Cape Town - It was a day for South African celebrations as the Durban duo of Robyn Kinghorn and Michael McGlynn wrapped up the women and men’s titles at the Midmar Mile.
International swimmers have dominated the elite events in recent years with the last double home victory coming in 2016 from Michelle Weber and Chad Ho. Those 2016 champions, who are both looking towards Tokyo 2020 Olympic qualification later in the year, were aiming for a repeat of that feat in this year’s race, but were beaten in dominant fashion.
Both Kinghorn and McGlynn mastered the choppy conditions to perfection. They powered to the front of their respective races and could not be caught over the mile-long course.
Kinghorn chose a line across the dam that was well to the right of the chasing pack and it proved to work as she stayed in front to reach the finish in 21 minutes 16 seconds.
Samantha Randle finished in second place, 11 seconds later with Victoria Earle in third in 21:30. 2016 champion Weber was fourth.
“I’m burning on the inside but I’m extremely happy with my race,” said 20-year-old Kinghorn afterwards.
“Everyone today swam their hearts out, I know that.
“The chop was extremely bad so looking up I did get quite a few waves in my face. I didn’t really know where I was going, so swimming along and seeing the others in a bunch was quite concerning, but I just went for it and put my head down.”
The men’s race saw McGlynn also well out in front from the start as he relished the challenge of the rough conditions. Having finished second in last year’s race, the Durban swimmer was determined he’d finish in front this time, reaching the shore in 18 minutes 26 seconds.
Seven-time champion Ho was second in 19:02 and Henré Louw in third spot five seconds later.
Describing how he chose which line to take across the dam, McGlynn said: “I decided to just go with what felt right and that was the middle. It changes every year. I just put my head down and went for it.
“I tried to look back a few times, but you know that saying ‘don’t look back’ - so I just carried on going. I’m a sea swimmer as well so these conditions kind of played into my hands today and it was my day.
“Maybe if it was flat it would have been under 17 minutes. I was 17:28 last year so in these conditions 18 doesn’t matter - it was just about getting the job done,” added McGlynn whose brother Chris finished in sixth place.
“It’s my first win and I’m glad I could do it for South Africa as well. Midmar Mile is very prestigious. My first win, I’m 20 - I’m happy.”
Earlier in the day before the wind picked up American Lexie Kelly once again dominated in her age category, winning the women’s 31-40 race in 22:36.

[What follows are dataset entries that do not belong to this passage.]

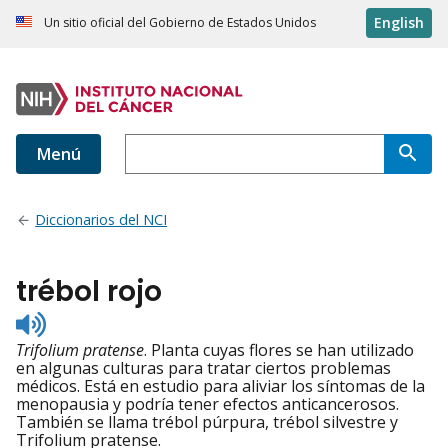
English
Un sitio oficial del Gobierno de Estados Unidos
Menú
Diccionarios del NCI
trébol rojo
Listen
to
Trifolium pratense
. Planta cuyas flores se han utilizado
pronunciation
en algunas culturas para tratar ciertos problemas
médicos. Está en estudio para aliviar los síntomas de la
menopausia y podría tener efectos anticancerosos.
También se llama trébol púrpura, trébol silvestre y
Trifolium pratense.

“It was so awesome, it was so smooth. The water was really glassy. I got in a nice little pack with some guys and had a really good line and a beautiful swim,” she said afterwards.
“My goal is to win the full decade from 30 and over and this is my fourth win in a row.”
One of the most impressive swims of the day came from 1977 Midmar champion Paul Blackbeard who emerged as the overall winner of the second event of the day, for swimmers 13 and under and 30 and over. The soon-to-be 62-year-old emerged from the water in 21:34 to also top the 61-70 category.
“It was better than yesterday. Still a bit bumpy but it was a nice swim and the water is nice and clean so it’s lovely. I thought there would be a 13-year-old much closer to me so that was a bit of a surprise that a 61-year-old can win it,” said the former South Africa star who is now based in Perth and owns every Australian record in his age group from 100 to 1 500m freestyle.
“I’m training quite hard for a 20km swim that I’m doing in two weeks’ time so I’m kind of in the diesel motor mode at the moment so this was a sprint now.”
Meanwhile, among the future stars of the sport, Bailey Forrest won the girls 13 and under race in 23:39 and Connor Reinders won the boys 13 and under category in 22:48.
Also making his way across the dam on Sunday was former world champion Gerhard Zandberg who represented South Africa at four World Championships and two Olympic Games, but chiefly in the far shorter backstroke events.
“It was quite far. Maybe at 500-600m you start looking up and seeing if it’s getting any closer,” he admitted with a laugh.
“I think because you’re swimming in a straight line it’s difficult to judge how far you’re going. It’s tough for me. I like the shorter stuff. To swim for 20-25 minutes full speed in choppy water is a challenge but I like it, it’s fun. It’s my fourth one.”
Elsewhere, Ebrahim Mahomed from Pietermaritzburg was determined to finish his first ever aQuellé Midmar Mile. It took him 1 hour 28 minutes and 5 seconds but that didn’t matter. The disabled swimmer, who received a massive cheer at the finish, explained: “My daughter has been swimming for the last two or three years and I only learnt how to swim last year after watching her swim.
“It was a fantastic experience. I did it yesterday but there was some lightning so they stopped the race for safety reasons when I had about 300m left, so I wanted to do it again today. It was tough today after yesterday’s race but we managed,” he added, joking that his next mission is to beat his daughter.